While you are stretching blood carries nutrients and vitamins to muscles so they can receive supply, heal and rebuild, while joints have proper blood and oxygen circulation. Stretching flushes toxins and lactic acid. Flexibility allows to perform optimal muscular development and ensures that a full range of motion is achieved. Blame tight muscles if you are not still getting the results you want from your workouts. One tight muscle group prevents others from performing correctly and you receive compromised performance.
Besides stretching helps to increase muscle growth.Your muscles are kept in place by connective tissue known as fascia. While your muscles grow, fascia stays the same size and does not growth with your muscles. Because of fascia toughness muscles become too compressed along the fascia and stop to expand.Stretching allows muscles to grow freely, because of fascia’s stretch.

What Should You Do Now
Now you know how powerful stretching exercises are. So we want to clear out what kind of stretching you should do and when.

Static Stretching
To improve general flexibility and to relax your tight muscle, do static stretching after workout. Static stretching improves your passive flexibility by movements in which you lean forward until you feel a little discomfort in the target muscle. Hold this for 10-30 seconds, allowing the muscle to slowly adapt to the new range of motion.
Never do static stretch before your workout, it could actually hamper performance. Static stretching forces the target muscle to relax and makes it temporarily weaker. It may make you more susceptible to muscle loads and decrease training performance. Static flexibility training limits your capacity to generate force because it inhibits the ability of your brain to communicate with your muscles. Flexibility training can help reduce post-workout muscle soreness. Stretching after exercise keeps your muscles loose and relaxed. So this traditional static holds help to lengthen muscles that were tightened up during the power session.  You can stretch every day, several times for 5 minutes or after your main workout for 15 minutes.

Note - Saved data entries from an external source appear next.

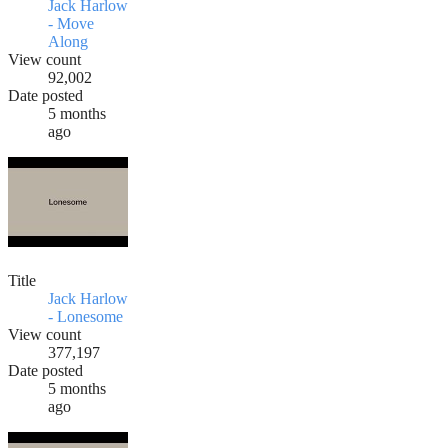
Jack Harlow
- Move
Along
View count
92,002
Date posted
5 months
ago
Title
Jack Harlow
- Lonesome
View count
377,197
Date posted
5 months
ago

 Do We Really Need Flexibility, Flexibility Training, Flexibility Set 1

Dynamic Stretching
Dynamic stretching is perfect for warming up before workout or any kind of sport for preventing injuries and improving performance. Dynamic stretching improves your "active" flexibility. It is about quick moving in and out of stretch position. Dynamic stretching excites your central nervous system, increases blood flow to muscles and power production.
You can make jumping jacks, arm circles, trunk rotations, any kind of lunges, high knees and body-weight squats for 10 repetitions of each, one after the other. Start with the slow tempo and increase speed and rage of motion with each repetition. Flexibility of your muscles and joints allows you use less energy while in motion and improve your overall performance.

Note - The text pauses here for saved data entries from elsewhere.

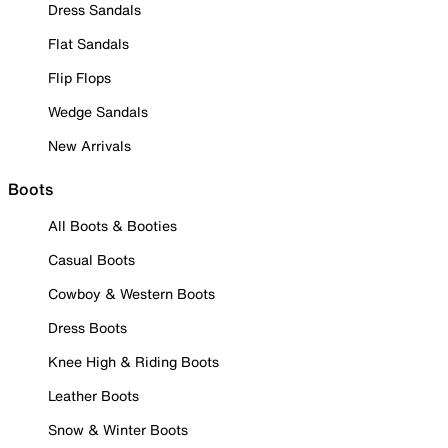
Dress Sandals
Flat Sandals
Flip Flops
Wedge Sandals
New Arrivals
Boots
All Boots & Booties
Casual Boots
Cowboy & Western Boots
Dress Boots
Knee High & Riding Boots
Leather Boots
Snow & Winter Boots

 Do We Really Need Flexibility, Flexibility Training, Flexibility Set 2  

Safety Tips for Flexibility Training
To take more from flexibility training use our tips:

  • Make dynamic stretch before workout and static stretch – after it.
  • You can do a little warm up like walking or jogging before static stretching.
  • Not bounce while you stay in a stretched position. Move slowly into and out of each position in a controlled manner.
  • Remember about breathing while holding a stretch. Never hold your breath. Inhale while you feel the tension, exhale while relaxing in static stretch. Exhale as you move into new position and inhale when you return.
  • Stretch to the point where you feel some slight tension.
  • If you feel sharp or stabbing pain, reduce the stretch and pull back until you feel no pain.
  • Try to stretch your entire body to avoid disbalance.
  • Pay attention to your joints. They shouldn’t be tight in a straight position. Slightly bent while stretching.